The invitation on the website comes with an open-ended question: What makes a great waterfront? The significance of this open-endedness can’t be overstated. Don’t expect any direct answers from the design team just yet. The challenge is to engage the public by highlighting the reality and the forward motion of the project, but at the same time keeping an open door to their dreams
The question also reflects the amorphous nature of the project itself. The area is hard to define. The size currently being used for reference is 26 blocks—a potentially buildable and landscapable area made of leftover land after the Alaskan Way Viaduct has been removed in 2016. But the reach of the design is much wider—up in the city and out to the water’s edge and into the bay. Guiding principals from the official stakeholder committee include “Reconnect the city to its waterfront” and “Embrace Seattle’s past, present and future.”
The lead design consultant, James Corner Field Operations, is perhaps best known for the design of Manhattan’s High Line, a feat of reclamation that turns an outdated piece of major infrastructure (an elevated rail line) into a pedestrian realm like no other—a combination of park, promenade and running track. It has been a powerful catalyst for development around it since the first section was completed in 2009.
The Seattle Central Waterfront, on the other hand, is about a system.
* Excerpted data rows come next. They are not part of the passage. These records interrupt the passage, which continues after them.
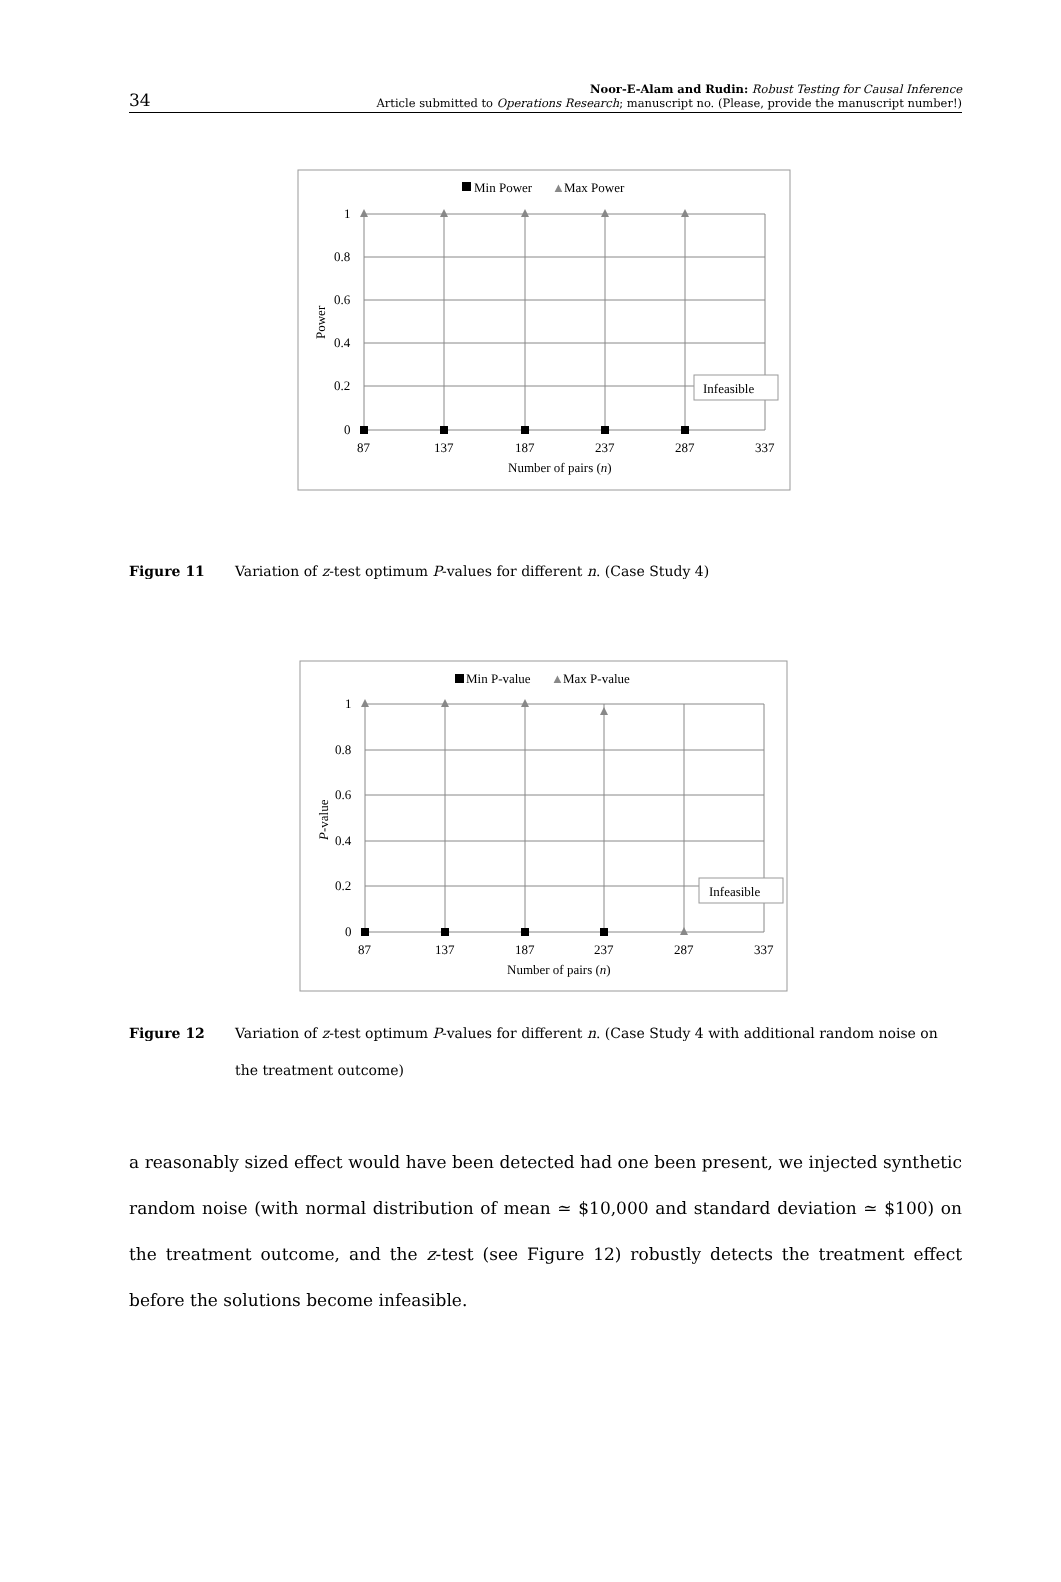34
Noor-E-Alam and Rudin: Robust Testing for Causal Inference
Article submitted to Operations Research; manuscript no. (Please, provide the manuscript number!)
Min Power
▲
Max Power
1
0.8
0.6
0.4
0.2
0
Power
Infeasible
87
137
187
237
287
337
Number of pairs (n)
Figure 11 Variation of z-test optimum P-values for different n. (Case Study 4)
Min P-value
▲
Max P-value
1
0.8
0.6
0.4
0.2
0
P-value
Infeasible
87
137
187
237
287
337
Number of pairs (n)
Figure 12 Variation of z-test optimum P-values for different n. (Case Study 4 with additional random noise on the treatment outcome)
a reasonably sized effect would have been detected had one been present, we injected synthetic random noise (with normal distribution of mean ≃ $10,000 and standard deviation ≃ $100) on the treatment outcome, and the z-test (see Figure 12) robustly detects the treatment effect before the solutions become infeasible.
There’s no strictly delineated site, much less something specific to be built. The plan will identify a “system of public spaces, green connections and related facilities that integrate the waterfront into the urban fabric of downtown,” and it will “identify potential projects on the waterfront and connections to the waterfront,” according to the city’s description.
There’s not yet any construction budget for the improvements and art that might go along with the plan. That’s how open ended—and long range—it is. But at their simplest, the short and long-term goals of the Seattle Central Waterfront project are the same: Get people down to the waterfront.
The open house in the aquarium is a start. Those who attend the February event, or just want to see how the project is unfolding, should pay special attention to a map with the color-coded bars and bells that reach into the grid of city. These odd-shaped patches of Seattle’s downtown and south downtown (including the stadium district), might be called “neighborhood-sheds” because they show how different parts of the city actually relate to the water’s edge through current or future pedestrian routes and views. Each points to a location for art or other physical features on the waterfront, features that evoke the spirit of the neighborhood.
This kind of research and analysis builds on a decade of informal and formal planning and “visioning” from students, civic activists and city staff. We should expect to see more of this kind of thing at the open house this week.
What we will not see so clearly are the strategic partnerships that will be necessary to keep the public engaged, keep the bar high and advocate for acceptance of a bold vision over the next year and a half. The successful urban spaces we point to over the last decade—The Highline, Millennium Park in Chicago and the Olympic Sculpture Park here, to name three—all happened for some similar reasons. In addition to bold visions and great design, they had support from the public—and lots of money from private benefactors.